■ TASK STATEMENT
Of all the lines below, output only those starting at the one with "- Application documents" and ending at the one with "Applications will be", both ends included, exactly as written.

=== DATA ===

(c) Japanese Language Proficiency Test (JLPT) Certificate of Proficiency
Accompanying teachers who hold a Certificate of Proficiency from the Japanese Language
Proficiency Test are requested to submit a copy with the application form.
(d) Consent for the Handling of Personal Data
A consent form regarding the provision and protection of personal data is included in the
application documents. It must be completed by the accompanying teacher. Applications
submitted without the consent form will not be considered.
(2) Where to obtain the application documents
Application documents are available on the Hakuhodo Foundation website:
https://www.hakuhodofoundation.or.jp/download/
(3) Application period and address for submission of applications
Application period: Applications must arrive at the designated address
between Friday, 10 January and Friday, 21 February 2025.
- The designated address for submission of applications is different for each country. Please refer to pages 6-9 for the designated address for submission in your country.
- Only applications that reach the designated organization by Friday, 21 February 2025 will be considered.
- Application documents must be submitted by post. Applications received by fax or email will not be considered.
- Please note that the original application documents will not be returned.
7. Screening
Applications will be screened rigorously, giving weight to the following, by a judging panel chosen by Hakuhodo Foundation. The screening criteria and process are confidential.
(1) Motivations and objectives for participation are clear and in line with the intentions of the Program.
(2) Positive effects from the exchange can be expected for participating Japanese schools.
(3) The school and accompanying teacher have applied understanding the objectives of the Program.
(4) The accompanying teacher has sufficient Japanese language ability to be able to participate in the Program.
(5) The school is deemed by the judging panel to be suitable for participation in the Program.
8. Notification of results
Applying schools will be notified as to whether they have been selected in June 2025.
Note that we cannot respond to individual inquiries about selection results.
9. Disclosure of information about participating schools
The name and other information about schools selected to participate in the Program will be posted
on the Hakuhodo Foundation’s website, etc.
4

===

■ EXERCISE OUTPUT
- Application documents must be submitted by post. Applications received by fax or email will not be considered.
- Please note that the original application documents will not be returned.
7. Screening
Applications will be screened rigorously, giving weight to the following, by a judging panel chosen by Hakuhodo Foundation. The screening criteria and process are confidential.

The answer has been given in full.